The independent board's mission "has shifted from preventing mob influence to a focus on matters that other government agencies should handle," Mr. Vietor, the Obama spokesman, said in his statement. "This holds the Teamsters to a different standard than other unions that has nothing to do with organized crime."

But the Teamsters still face skeptics. In 1999, Mr. Hoffa hired Edwin Stier, a lawyer with experience fighting union corruption, to create an internal program to root out mob ties and help end the consent decree. Mr. Stier quit in 2004, saying Mr. Hoffa wouldn't fully support his efforts. "I haven't seen anything that the union has done internally that comes close to self-policing," Mr. Stier said in a recent interview.

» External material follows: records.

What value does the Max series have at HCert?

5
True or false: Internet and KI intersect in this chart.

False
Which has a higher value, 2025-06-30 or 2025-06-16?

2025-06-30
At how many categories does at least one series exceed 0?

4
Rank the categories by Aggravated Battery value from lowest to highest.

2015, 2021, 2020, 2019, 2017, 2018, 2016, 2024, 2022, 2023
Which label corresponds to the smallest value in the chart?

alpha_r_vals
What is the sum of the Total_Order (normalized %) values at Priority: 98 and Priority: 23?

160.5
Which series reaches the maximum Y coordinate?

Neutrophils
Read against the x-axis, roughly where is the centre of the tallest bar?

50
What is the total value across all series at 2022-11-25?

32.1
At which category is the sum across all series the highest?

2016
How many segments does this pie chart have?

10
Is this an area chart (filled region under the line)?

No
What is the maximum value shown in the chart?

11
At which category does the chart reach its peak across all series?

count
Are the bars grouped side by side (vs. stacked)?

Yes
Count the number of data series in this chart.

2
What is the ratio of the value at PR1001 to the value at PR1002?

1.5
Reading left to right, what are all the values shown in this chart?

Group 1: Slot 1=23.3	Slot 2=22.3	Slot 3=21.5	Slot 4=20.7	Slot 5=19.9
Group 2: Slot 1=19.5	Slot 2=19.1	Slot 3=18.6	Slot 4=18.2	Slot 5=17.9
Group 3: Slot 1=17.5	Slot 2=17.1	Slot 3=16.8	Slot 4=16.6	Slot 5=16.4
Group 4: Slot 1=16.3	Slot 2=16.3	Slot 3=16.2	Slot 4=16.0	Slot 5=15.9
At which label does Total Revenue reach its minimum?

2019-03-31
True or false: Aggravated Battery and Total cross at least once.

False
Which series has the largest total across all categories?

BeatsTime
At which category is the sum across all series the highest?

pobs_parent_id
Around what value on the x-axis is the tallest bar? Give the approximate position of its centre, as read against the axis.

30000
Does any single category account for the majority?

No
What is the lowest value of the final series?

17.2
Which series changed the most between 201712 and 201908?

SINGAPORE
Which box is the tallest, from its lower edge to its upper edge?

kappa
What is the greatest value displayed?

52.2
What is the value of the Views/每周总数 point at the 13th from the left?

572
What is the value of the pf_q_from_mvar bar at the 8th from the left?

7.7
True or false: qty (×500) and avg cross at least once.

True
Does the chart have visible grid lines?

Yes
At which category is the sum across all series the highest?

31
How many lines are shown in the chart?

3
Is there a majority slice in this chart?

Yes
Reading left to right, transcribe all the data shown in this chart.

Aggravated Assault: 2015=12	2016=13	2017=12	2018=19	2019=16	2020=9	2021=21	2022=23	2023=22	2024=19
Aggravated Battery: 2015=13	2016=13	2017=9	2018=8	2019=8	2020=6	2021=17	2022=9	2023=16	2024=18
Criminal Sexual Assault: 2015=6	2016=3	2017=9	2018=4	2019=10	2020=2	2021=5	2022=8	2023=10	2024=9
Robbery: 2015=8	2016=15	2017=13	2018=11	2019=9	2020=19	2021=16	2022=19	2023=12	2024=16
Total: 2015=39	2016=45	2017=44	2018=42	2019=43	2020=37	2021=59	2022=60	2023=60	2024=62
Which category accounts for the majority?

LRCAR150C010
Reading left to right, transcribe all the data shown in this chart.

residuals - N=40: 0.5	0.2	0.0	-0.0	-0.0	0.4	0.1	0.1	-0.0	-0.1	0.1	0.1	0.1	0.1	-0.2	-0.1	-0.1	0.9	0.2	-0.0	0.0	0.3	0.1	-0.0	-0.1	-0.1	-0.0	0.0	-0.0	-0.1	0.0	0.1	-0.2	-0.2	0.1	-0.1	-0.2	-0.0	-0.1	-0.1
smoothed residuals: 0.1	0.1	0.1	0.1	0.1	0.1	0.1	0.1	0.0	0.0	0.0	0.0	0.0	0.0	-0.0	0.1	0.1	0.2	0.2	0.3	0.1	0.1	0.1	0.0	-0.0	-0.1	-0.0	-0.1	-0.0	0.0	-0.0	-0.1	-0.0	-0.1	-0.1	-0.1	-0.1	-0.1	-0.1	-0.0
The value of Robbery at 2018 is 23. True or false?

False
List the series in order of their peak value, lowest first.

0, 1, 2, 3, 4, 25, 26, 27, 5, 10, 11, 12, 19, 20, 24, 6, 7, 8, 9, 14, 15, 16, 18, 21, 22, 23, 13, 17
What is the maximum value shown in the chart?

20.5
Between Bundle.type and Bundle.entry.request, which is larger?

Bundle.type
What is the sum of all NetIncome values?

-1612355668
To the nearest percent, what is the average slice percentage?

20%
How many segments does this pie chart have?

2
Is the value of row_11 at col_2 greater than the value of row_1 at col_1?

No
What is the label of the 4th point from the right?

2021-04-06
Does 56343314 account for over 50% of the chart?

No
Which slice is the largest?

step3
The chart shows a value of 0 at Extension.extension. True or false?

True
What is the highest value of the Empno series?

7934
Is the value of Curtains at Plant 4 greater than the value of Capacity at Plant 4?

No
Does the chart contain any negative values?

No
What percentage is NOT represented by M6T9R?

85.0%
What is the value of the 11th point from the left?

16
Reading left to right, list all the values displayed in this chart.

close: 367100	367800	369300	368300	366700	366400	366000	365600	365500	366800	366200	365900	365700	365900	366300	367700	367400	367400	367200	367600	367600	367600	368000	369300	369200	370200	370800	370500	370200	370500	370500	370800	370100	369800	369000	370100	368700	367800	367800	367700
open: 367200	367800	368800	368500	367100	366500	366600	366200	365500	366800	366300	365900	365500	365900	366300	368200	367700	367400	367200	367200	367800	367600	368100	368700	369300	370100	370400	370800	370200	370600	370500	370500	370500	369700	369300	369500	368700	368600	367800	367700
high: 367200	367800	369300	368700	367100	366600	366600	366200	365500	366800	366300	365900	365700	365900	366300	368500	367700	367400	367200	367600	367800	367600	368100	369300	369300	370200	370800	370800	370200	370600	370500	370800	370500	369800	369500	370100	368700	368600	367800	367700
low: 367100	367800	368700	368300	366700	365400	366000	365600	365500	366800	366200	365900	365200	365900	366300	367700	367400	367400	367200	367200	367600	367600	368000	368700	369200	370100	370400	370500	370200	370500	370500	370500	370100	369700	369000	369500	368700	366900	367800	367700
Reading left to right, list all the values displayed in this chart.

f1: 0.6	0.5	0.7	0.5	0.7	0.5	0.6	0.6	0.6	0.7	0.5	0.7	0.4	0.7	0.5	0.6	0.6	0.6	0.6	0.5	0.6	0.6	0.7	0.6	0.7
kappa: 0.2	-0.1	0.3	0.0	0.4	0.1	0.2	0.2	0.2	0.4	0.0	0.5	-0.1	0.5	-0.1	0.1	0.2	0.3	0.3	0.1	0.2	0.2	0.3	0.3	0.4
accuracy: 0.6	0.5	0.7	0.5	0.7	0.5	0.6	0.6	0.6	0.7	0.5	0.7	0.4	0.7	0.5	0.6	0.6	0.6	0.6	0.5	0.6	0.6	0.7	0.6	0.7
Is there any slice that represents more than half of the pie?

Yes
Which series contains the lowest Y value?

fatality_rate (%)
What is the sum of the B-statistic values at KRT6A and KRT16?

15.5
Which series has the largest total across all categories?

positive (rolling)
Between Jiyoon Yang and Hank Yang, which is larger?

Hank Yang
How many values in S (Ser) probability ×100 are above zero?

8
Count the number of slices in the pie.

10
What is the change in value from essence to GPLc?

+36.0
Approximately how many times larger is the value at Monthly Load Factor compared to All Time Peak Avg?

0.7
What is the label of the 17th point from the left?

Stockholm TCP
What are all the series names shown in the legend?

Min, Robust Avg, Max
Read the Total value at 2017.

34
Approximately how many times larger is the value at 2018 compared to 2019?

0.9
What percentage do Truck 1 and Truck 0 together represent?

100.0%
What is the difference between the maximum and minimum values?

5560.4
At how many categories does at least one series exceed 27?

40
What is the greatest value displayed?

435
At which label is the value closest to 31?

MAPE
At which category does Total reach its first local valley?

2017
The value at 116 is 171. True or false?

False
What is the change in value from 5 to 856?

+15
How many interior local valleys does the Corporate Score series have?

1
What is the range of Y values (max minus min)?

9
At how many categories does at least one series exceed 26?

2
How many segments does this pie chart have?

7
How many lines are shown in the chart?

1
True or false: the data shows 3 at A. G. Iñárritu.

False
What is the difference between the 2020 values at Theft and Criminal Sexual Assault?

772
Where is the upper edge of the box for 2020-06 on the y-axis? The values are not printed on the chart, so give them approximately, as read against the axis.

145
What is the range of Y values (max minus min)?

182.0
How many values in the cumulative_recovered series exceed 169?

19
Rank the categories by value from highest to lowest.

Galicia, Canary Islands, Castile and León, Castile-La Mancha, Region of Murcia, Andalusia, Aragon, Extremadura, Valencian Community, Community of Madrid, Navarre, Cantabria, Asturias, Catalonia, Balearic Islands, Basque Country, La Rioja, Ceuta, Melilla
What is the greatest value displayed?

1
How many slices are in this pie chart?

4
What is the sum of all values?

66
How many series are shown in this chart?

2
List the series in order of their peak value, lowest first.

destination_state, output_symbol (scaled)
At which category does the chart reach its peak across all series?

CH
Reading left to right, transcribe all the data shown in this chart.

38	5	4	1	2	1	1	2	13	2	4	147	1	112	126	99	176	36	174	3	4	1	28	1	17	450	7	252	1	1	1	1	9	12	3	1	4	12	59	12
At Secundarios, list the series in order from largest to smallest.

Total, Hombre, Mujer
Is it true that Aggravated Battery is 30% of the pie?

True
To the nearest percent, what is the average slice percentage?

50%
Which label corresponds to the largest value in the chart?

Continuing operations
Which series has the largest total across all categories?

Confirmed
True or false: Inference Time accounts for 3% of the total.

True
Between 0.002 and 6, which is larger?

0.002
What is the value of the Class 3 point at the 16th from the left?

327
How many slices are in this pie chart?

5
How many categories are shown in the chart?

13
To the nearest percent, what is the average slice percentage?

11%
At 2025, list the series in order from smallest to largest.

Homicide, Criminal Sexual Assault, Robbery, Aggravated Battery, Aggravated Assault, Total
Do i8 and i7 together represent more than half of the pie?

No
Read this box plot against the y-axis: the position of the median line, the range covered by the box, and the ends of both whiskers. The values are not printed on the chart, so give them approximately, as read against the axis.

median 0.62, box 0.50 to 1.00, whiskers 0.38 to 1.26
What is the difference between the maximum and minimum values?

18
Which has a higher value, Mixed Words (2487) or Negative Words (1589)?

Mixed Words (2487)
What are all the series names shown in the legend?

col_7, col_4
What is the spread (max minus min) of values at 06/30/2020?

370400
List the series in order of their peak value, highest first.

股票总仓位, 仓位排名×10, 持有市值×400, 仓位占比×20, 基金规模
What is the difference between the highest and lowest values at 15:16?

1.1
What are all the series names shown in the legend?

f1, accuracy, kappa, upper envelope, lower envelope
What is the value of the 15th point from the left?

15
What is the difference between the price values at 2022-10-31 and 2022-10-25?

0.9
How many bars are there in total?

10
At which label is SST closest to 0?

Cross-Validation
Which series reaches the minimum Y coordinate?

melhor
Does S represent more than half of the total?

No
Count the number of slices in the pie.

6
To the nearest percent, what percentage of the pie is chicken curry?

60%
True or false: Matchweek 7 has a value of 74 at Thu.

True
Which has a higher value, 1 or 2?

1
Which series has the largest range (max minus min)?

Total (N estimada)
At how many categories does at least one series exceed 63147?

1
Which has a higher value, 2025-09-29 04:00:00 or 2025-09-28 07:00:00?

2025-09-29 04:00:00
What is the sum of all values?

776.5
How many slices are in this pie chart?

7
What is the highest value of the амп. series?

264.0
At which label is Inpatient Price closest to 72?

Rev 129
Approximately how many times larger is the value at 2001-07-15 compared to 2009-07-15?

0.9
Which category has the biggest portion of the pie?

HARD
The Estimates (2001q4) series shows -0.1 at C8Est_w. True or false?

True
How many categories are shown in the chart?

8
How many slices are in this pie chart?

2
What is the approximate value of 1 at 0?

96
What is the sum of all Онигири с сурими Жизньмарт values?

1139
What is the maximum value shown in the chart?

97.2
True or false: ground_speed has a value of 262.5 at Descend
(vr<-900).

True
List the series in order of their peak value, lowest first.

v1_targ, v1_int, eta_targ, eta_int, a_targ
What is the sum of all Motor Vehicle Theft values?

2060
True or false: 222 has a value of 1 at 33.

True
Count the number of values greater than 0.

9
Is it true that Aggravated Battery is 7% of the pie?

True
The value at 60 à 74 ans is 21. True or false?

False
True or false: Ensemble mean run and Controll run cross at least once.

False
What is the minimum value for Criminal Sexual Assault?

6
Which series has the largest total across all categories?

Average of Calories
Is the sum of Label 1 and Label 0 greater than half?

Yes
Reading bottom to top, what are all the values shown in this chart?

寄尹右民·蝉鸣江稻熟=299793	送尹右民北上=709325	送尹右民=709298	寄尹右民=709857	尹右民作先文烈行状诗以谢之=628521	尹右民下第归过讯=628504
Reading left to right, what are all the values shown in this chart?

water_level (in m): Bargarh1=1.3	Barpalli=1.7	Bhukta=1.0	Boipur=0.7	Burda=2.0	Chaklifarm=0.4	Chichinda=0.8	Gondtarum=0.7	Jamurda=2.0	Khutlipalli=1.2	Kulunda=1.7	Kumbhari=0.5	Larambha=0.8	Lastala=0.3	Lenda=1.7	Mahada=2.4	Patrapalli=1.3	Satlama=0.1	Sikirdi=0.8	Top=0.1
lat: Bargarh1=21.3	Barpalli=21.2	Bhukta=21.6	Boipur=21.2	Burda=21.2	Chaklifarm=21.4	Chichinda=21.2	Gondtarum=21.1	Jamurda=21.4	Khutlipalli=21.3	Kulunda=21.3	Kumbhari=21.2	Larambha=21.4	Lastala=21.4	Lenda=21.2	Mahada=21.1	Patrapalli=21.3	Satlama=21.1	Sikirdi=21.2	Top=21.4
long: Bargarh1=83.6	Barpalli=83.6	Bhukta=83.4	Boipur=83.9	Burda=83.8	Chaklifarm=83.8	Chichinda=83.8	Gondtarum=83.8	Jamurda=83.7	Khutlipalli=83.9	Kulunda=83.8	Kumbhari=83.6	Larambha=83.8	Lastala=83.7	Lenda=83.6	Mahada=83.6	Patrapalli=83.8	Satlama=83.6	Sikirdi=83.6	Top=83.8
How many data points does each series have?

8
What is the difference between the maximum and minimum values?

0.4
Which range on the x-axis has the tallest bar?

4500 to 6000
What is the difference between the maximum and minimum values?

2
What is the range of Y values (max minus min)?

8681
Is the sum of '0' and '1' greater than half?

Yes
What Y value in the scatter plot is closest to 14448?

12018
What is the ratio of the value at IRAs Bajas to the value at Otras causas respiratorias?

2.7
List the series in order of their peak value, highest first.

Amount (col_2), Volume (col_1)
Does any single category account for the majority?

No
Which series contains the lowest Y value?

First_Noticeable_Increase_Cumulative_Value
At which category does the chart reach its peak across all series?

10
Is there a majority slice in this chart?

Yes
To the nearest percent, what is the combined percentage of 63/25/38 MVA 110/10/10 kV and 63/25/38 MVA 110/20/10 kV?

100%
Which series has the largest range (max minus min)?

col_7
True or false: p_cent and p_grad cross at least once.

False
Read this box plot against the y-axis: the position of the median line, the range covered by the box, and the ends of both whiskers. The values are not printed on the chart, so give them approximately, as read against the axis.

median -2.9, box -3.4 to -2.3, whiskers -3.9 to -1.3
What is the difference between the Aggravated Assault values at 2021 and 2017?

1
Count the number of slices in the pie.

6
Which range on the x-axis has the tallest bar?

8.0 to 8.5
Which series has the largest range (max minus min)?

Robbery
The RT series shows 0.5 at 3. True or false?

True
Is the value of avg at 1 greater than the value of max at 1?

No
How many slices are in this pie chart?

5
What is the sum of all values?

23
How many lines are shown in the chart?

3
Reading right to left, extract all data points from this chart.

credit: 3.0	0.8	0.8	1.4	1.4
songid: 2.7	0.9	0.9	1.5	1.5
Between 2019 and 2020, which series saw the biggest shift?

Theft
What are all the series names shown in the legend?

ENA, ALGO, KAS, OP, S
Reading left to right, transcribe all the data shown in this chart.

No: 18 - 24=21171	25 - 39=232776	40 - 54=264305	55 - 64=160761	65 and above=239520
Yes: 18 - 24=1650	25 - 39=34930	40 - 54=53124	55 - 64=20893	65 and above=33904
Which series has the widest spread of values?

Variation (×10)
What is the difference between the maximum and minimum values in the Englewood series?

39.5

A Teamsters spokesman says the union doesn't want to duplicate efforts of the oversight board. But if the board were no longer in place, he says the union would handle such matters itself.

Negotiations With Justice

To formally end the consent decree, the Teamsters and the Justice Department would have to file a joint application with a judge in the Southern District of New York. The union entered into negotiations earlier this decade with the U.S. attorney's office about ending the consent decree, but no deal was reached, according to people familiar with the matter. A spokeswoman for the U.S. attorney's office in the Southern District of New York declined to comment.

Sen. Obama wasn't always the Teamsters favorite. When he ran for Senate in 2004, Mr. Coli and many Teamsters locals endorsed one of his opponents in the Democratic primary. When Sen. Obama prevailed, the Teamsters endorsed Sen. Obama in the general election. Mr. Coli met with Sen. Obama to smooth things over. Mr. Hoffa met Sen. Obama for the first time in late 2006, as Sen. Obama was preparing to launch his presidential campaign.

At the outset of the 2008 race, the Teamsters declined to endorse any of the Democratic candidates as internal factions prevented the union from forming a solid majority for any candidate. Teamsters officials in New York lobbied for the union to endorse Sen. Clinton. Officials in North Carolina pulled for that state's former senator, Mr. Edwards. Mr. Coli led the effort for Sen. Obama.

Meanwhile, Mr. Coli was talking with Sen. Obama and his campaign about reducing the union's federal oversight. Mr. Coli lobbied Sen. Obama and his staff on the issue in a series of phone calls and face-to-face meetings over the course of more than a year, according to Teamsters officials.

"I think it was an educational process," Mr. Coli said in an interview. Mr. Hoffa wasn't involved in the discussions.